Engineered bacteria promise to revolutionize diagnostics and therapeutics, yet many applications are precluded by the limited number of detectable signals. Here we present a general framework to engineer synthetic receptors enabling bacterial cells to respond to novel ligands. These receptors are activated via ligand-induced dimerization of a single-domain antibody fused to monomeric DNA-binding domains (split-DBDs). Using E. coli as a model system, we engineer both transmembrane and cytosolic receptors using a VHH for ligand detection and demonstrate the scalability of our platform by using the DBDs of two different transcriptional regulators. We provide a method to optimize receptor behavior by finely tuning protein expression levels and optimizing interdomain linker regions. Finally, we show that these receptors can be connected to downstream synthetic gene circuits for further signal processing. The general nature of the split-DBD principle and the versatility of antibody-based detection should support the deployment of these receptors into various hosts to detect ligands for which no receptor is found in nature.

中文翻译：

---

一个模块化的受体平台，可扩展细菌的感测范围。

工程细菌有望彻底改变诊断和治疗方法，但由于可检测信号的数量有限，许多应用都被排除在外。

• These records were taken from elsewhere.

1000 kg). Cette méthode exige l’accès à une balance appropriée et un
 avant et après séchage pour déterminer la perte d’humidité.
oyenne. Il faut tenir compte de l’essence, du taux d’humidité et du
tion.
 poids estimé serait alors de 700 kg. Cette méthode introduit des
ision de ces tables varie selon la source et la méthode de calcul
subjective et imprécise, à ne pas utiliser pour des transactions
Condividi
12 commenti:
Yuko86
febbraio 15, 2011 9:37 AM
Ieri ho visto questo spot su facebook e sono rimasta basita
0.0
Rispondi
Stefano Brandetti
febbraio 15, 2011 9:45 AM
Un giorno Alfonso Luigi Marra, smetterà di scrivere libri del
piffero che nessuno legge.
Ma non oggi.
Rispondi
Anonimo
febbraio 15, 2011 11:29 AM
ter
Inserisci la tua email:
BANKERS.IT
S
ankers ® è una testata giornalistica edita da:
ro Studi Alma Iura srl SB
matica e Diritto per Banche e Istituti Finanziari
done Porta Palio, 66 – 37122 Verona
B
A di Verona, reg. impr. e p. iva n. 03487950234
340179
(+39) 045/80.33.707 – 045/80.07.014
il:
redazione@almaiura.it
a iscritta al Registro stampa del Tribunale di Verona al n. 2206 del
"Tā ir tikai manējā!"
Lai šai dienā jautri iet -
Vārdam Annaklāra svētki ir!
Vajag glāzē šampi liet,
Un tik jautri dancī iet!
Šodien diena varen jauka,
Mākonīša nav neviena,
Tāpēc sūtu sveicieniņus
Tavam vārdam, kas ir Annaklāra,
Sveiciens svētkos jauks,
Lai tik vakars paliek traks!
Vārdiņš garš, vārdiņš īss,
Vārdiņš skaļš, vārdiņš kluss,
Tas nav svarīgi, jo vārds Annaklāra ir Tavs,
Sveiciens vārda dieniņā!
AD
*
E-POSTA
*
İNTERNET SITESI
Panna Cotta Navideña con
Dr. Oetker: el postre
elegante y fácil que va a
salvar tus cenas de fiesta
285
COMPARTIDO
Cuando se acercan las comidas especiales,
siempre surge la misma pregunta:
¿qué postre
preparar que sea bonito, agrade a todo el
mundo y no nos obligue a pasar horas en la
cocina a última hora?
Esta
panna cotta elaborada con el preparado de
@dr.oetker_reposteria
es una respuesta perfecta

在这里，我们提出了一个总体框架来工程化合成受体，使细菌细胞能够对新型配体作出反应。这些受体通过配体诱导的与单体DNA结合结构域（split-DBDs）融合的单结构域抗体的二聚化而被激活。使用大肠杆菌作为模型系统，我们使用VHH对跨膜受体和胞质受体进行工程设计，以进行配体检测，并通过使用两种不同转录调节剂的DBD来证明我们平台的可扩展性。我们提供了一种通过微调蛋白质表达水平和优化域间接头区域来优化受体行为的方法。最后，我们表明，这些受体可以连接到下游的合成基因电路，以进行进一步的信号处理。分裂DBD原理的一般性质和基于抗体的检测的多功能性应支持将这些受体部署到各种宿主中，以检测在自然界中找不到受体的配体。